» WORK REQUIRED
In the listing below, swap every "category" for "group" and leave everything else unchanged. Don't include the pictures in your answer.

Entries taken from a collection
# # # # # # #

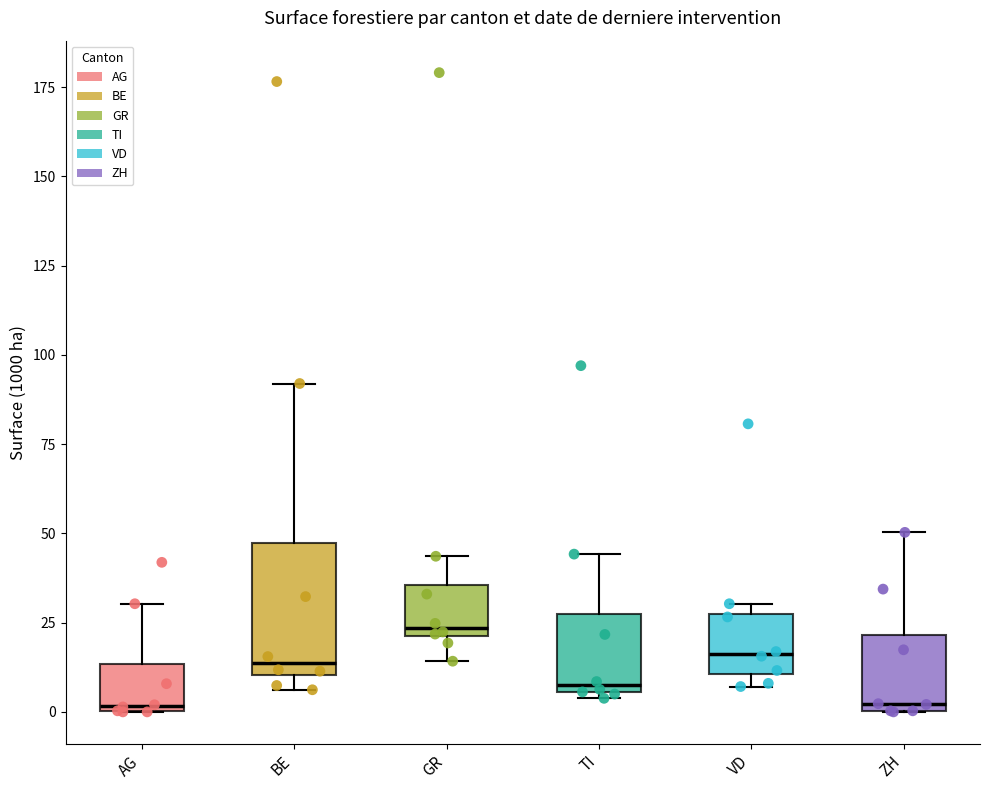

Where does the upper whisker of the box for TI end on the y-axis? The values are not printed on the chart, so give them approximately, as read against the axis.

45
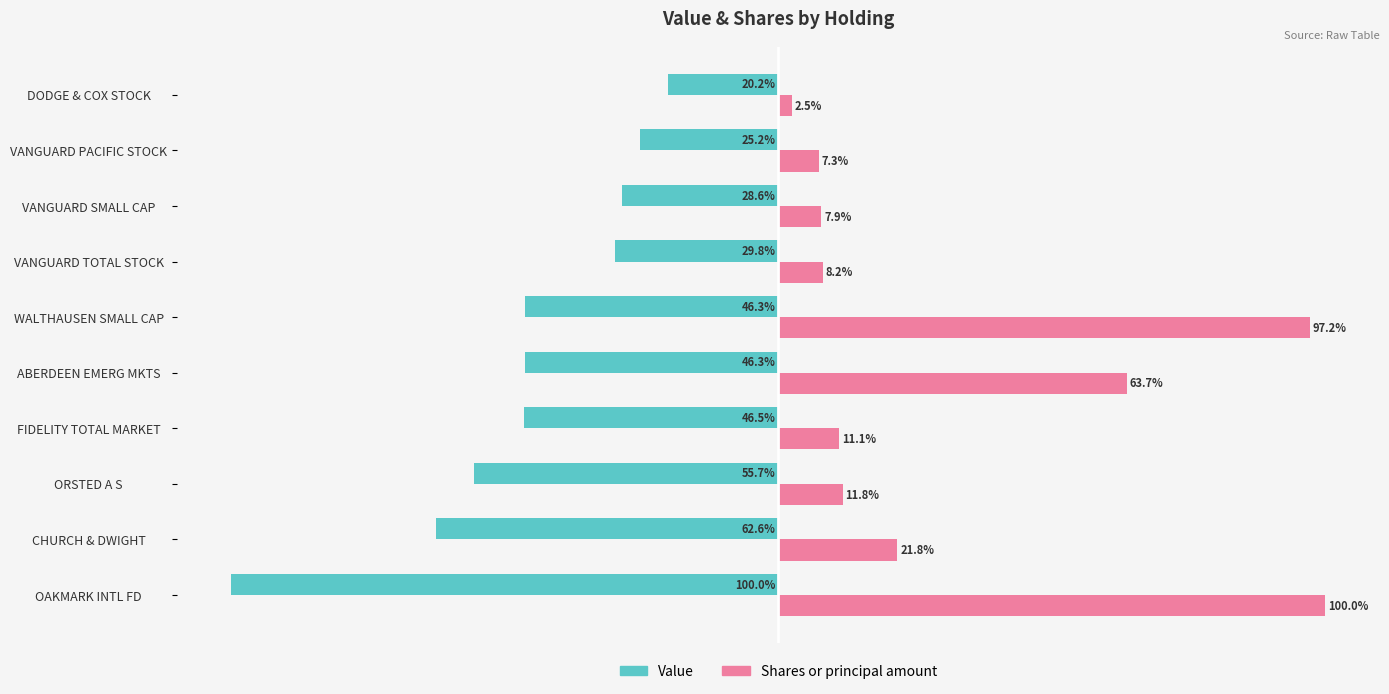

Rank the series by their average value, from highest to lowest.

Shares or principal amount, Value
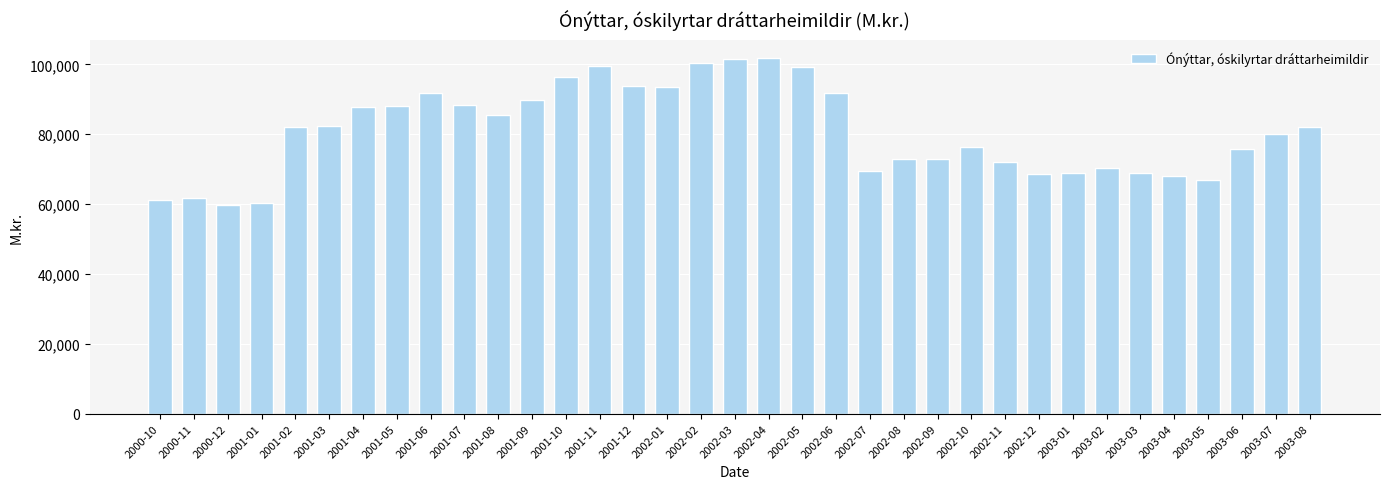

What is the label of the 13th bar from the left?

2001-10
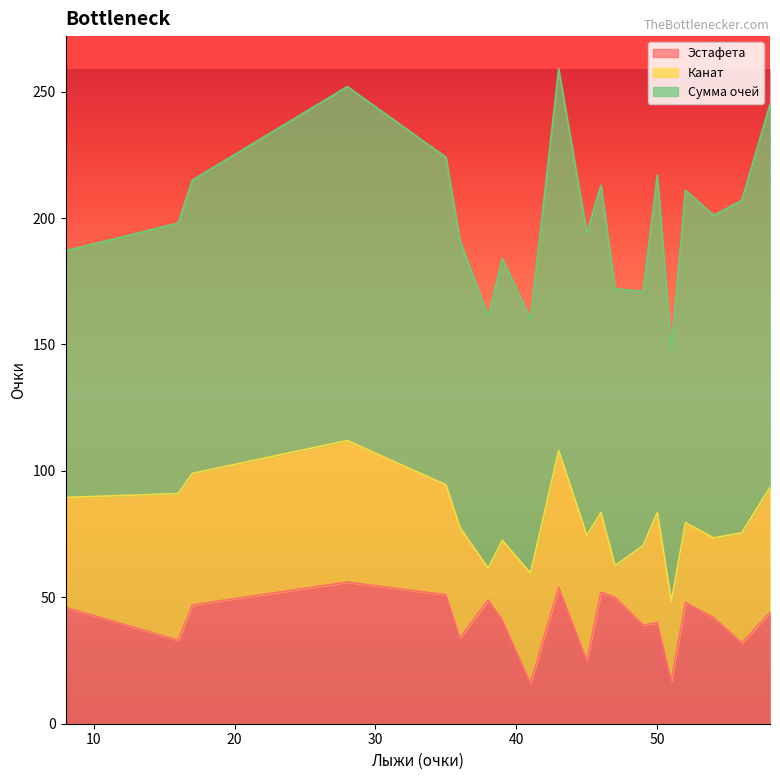

At which category is the sum across all series the highest?

43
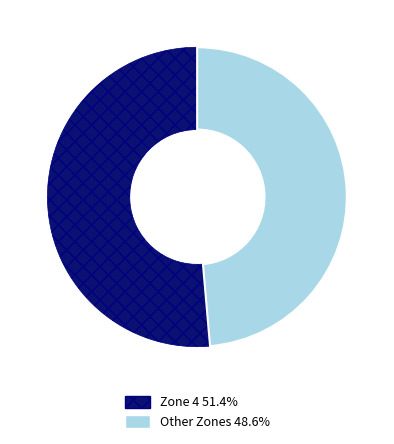

Does any single category account for the majority?

Yes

# # # # # # #

» OUTPUT BELOW
Where does the upper whisker of the box for TI end on the y-axis? The values are not printed on the chart, so give them approximately, as read against the axis.

45

Rank the series by their average value, from highest to lowest.

Shares or principal amount, Value

What is the label of the 13th bar from the left?

2001-10

At which group is the sum across all series the highest?

43

Does any single group account for the majority?

Yes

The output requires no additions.